En Angleterre, tout le monde travaille ensemble. Alors qu’en France les services se tirent dessus. Il faudrait dans un second temps travailler sur les relations entre la cellule diplomatique et le Quai d’Orsay. Tout ceci ne peut se bâtir seul, c’est sur les jeunes générations qu’il faut compter. Il faut leur donner le sentiment qu’ils pourront faire ce métier de manière carrée et sécurisée. Ces métiers du renseignement étant déjà très difficiles, et mal vu qui plus est. Comment alors attirer de nouveaux participants ? En Angleterre les choses sont beaucoup plus simples et se passent mieux. Les services du renseignements sont alors beaucoup mieux considérés.

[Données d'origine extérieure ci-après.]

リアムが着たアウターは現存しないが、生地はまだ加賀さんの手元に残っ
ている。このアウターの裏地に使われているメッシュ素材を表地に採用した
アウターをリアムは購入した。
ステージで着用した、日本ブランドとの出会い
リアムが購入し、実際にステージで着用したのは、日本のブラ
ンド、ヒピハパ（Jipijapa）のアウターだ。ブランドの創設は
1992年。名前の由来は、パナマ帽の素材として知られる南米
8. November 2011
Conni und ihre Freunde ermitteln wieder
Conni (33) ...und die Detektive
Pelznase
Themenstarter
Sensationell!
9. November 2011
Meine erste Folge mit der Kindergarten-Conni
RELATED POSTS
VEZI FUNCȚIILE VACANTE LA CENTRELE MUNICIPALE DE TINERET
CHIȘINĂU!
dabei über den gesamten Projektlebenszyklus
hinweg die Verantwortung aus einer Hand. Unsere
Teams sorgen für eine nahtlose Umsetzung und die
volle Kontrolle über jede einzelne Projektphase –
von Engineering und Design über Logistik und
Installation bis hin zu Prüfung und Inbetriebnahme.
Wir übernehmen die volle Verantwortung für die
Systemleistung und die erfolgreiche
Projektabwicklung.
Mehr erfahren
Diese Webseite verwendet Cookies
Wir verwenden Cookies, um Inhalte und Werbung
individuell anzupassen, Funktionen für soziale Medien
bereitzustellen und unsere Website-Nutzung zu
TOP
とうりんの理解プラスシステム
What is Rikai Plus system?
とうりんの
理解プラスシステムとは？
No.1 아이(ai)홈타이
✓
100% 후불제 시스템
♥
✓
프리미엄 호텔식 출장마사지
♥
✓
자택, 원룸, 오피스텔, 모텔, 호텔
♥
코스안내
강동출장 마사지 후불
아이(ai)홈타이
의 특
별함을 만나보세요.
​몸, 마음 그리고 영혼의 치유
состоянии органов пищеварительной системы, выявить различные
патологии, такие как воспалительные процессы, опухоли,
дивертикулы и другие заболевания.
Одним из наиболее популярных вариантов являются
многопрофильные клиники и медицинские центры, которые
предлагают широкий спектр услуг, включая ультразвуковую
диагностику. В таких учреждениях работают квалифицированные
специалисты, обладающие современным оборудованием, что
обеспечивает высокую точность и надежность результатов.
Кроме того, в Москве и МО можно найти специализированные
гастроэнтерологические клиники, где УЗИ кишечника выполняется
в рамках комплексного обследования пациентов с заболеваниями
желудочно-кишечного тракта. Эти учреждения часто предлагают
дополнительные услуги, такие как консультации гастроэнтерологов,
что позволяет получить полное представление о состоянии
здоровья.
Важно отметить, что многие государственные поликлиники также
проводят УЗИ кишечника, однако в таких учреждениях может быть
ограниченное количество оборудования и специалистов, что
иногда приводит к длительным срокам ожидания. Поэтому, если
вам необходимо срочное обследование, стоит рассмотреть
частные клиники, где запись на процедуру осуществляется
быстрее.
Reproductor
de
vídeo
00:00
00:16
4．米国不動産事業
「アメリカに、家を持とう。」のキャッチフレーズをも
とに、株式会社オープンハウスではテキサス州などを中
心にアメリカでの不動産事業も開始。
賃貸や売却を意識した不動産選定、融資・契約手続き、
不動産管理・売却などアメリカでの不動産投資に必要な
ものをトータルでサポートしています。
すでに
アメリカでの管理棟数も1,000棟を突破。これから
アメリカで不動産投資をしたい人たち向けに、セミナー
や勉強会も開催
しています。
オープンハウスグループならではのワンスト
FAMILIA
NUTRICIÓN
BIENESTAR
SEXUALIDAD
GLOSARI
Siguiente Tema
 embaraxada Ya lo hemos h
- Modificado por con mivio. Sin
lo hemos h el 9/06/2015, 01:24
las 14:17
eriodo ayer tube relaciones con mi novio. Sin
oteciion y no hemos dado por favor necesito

En conclusion, il faut protéger nos agents, protéger nos missions et rendre compte. Il faut que les gouvernements sachent s’appuyer sur l’expertise. Il faut protéger les services dans les missions dites extraordinaires et à risque (à l’exemple des otages). Les services de renseignement ont besoin in fine d’un cadre protecteur tout en faisant preuve de transparence. A l’heure d’aujourd’hui, nos services de renseignement manquent d’experts, de scientifiques, de linguistes et d’analystes pour qu’il y ait enfin une ouverture sur le monde universitaire. La tradition veut que l’on recrute et que l’on forme par la suite. Pourquoi ne pas prendre des personnes déjà formées ? C’est en ce sens qu’un brassage de toutes ces cultures pourrait permettre d’améliorer la profession.